Text block:
W.R. Grace & Co., Dearborn Div. Conn. v. Mouyal, DIVISION--CONN

Decision Date04 February 1993
Docket NumberDIVISION--CONN,No. 91-8697,91-8697
Parties1993-1 Trade Cases P 70,123 W.R. GRACE & CO., DEARBORN, Plaintiff-Appellant, v. Pierre MOUYAL, Defendant-Appellee, Omnikem, Inc., Defendant.
CourtU.S. Court of Appeals — Eleventh Circuit

Margaret H. Campbell, William S. Myers, Ogletree, Deakins, Nash, Smoak & Stewart, Atlanta, GA, for plaintiff-appellant.

Terrence McQuade, S. Andrew McKay, Glass, McCullough, Sherrill & Harrold, Atlanta, GA, for defendant-appellee.

Appeal from the United States District Court for the Northern District of Georgia.

Before KRAVITCH and BIRCH, Circuit Judges, and KAUFMAN *, Senior District Judge.

BIRCH, Circuit Judge:

On April 28, 1992, we issued an opinion in this case in which we requested the Georgia Supreme Court's assistance with respect to a certified question concerning the enforceability of a non-solicitation clause contained in an employment agreement. See 959 F.2d 219 (11th Cir.1992). Notwithstanding our suggestion that the Supreme Court of Georgia should not feel constrained by the particular phrasing of the certified question, the Supreme Court limited its decision to the particular phrasing of the question while noting that the question was broader and narrower in some respects than the non-solicitation clause at issue. See W.R. Grace & Co. v. Mouyal, 262 Ga. 464, 422 S.E.2d 529, 531 n. 1 (1992).

Extracted entries:
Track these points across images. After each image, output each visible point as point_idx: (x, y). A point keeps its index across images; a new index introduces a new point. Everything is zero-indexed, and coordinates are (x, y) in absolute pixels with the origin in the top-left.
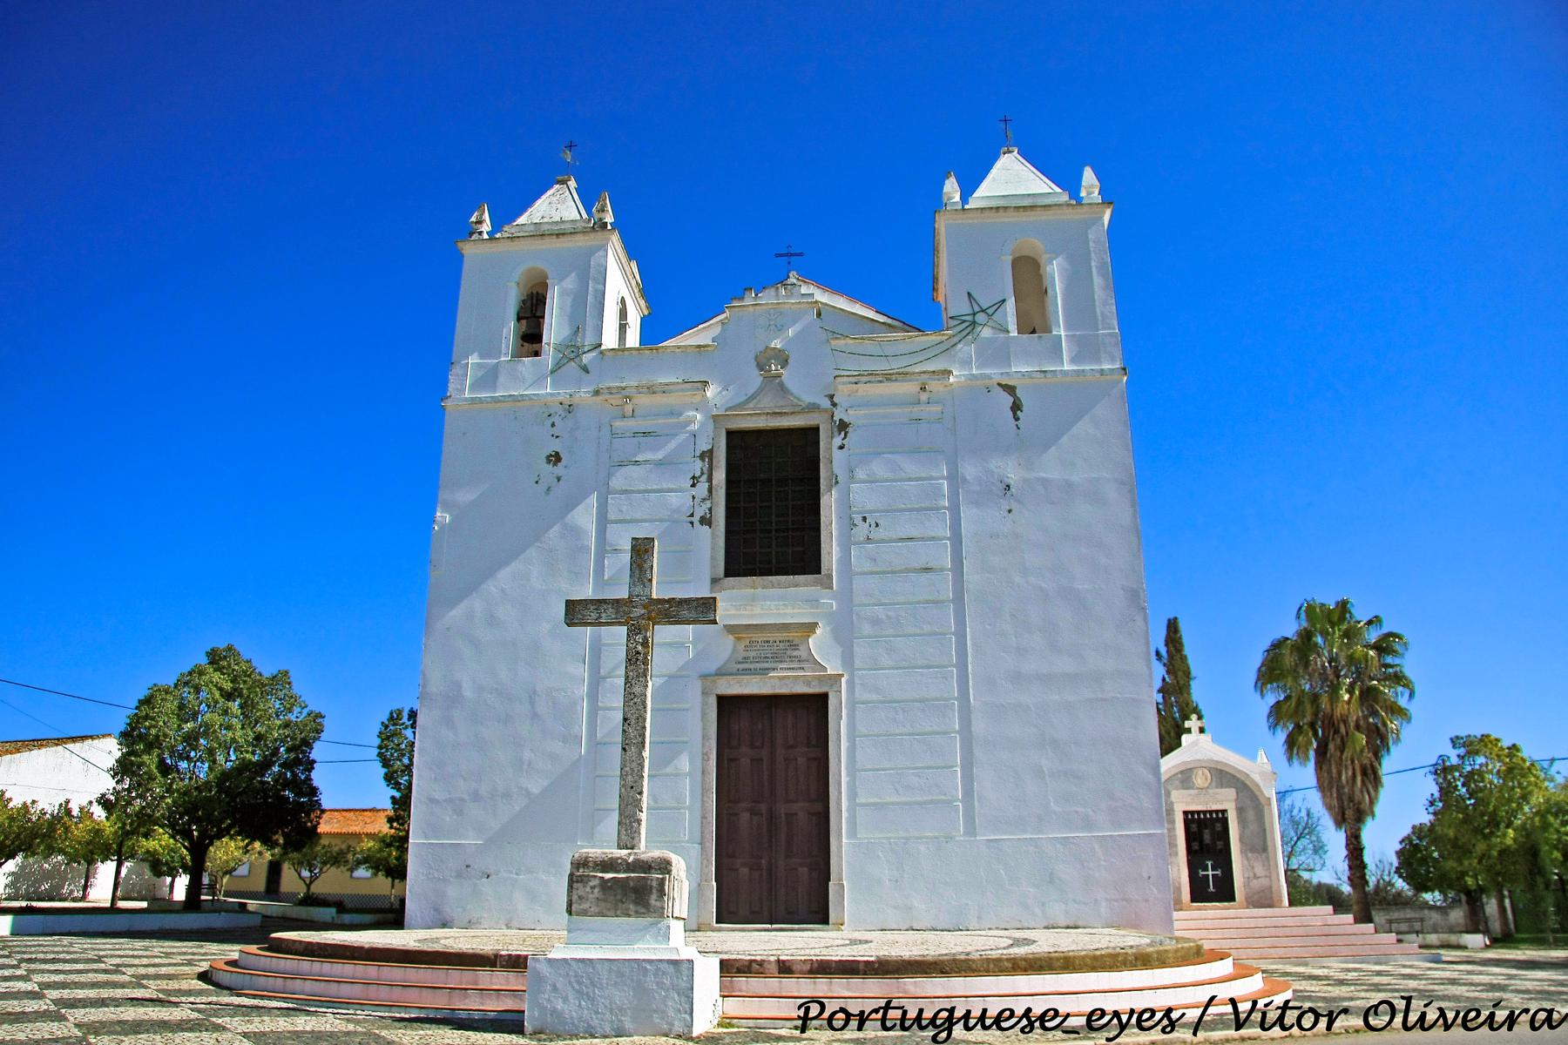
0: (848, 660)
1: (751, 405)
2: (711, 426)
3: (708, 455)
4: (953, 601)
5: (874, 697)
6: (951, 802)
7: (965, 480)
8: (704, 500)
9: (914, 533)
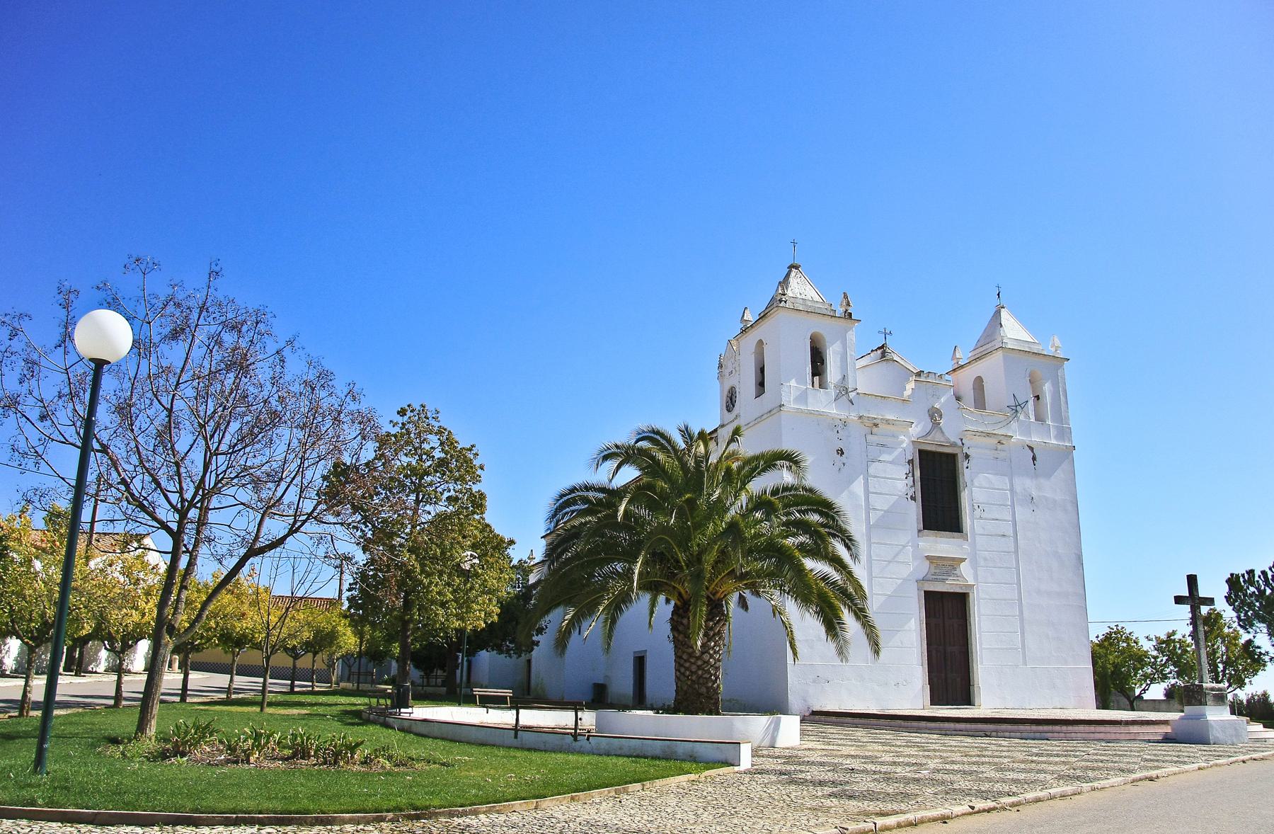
0: (976, 577)
1: (929, 438)
2: (912, 447)
3: (911, 462)
4: (1015, 552)
5: (987, 597)
6: (1016, 649)
7: (1016, 492)
8: (911, 487)
9: (997, 517)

What is asked:
(1) Reproduce the passage of the court opinion verbatim between "Appeal from the" and "Senior District Judge.", inclusive.
(2) Name every individual attorney that the court opinion lists as counsel for either side.
The items above are independent material and are not part of the court opinion.

Answers for the exercise:
(1)
Appeal from the United States District Court for the Northern District of Georgia.

Before KRAVITCH and BIRCH, Circuit Judges, and KAUFMAN *, Senior District Judge.

(2)
Margaret H. Campbell
William S. Myers
Terrence McQuade
S. Andrew McKay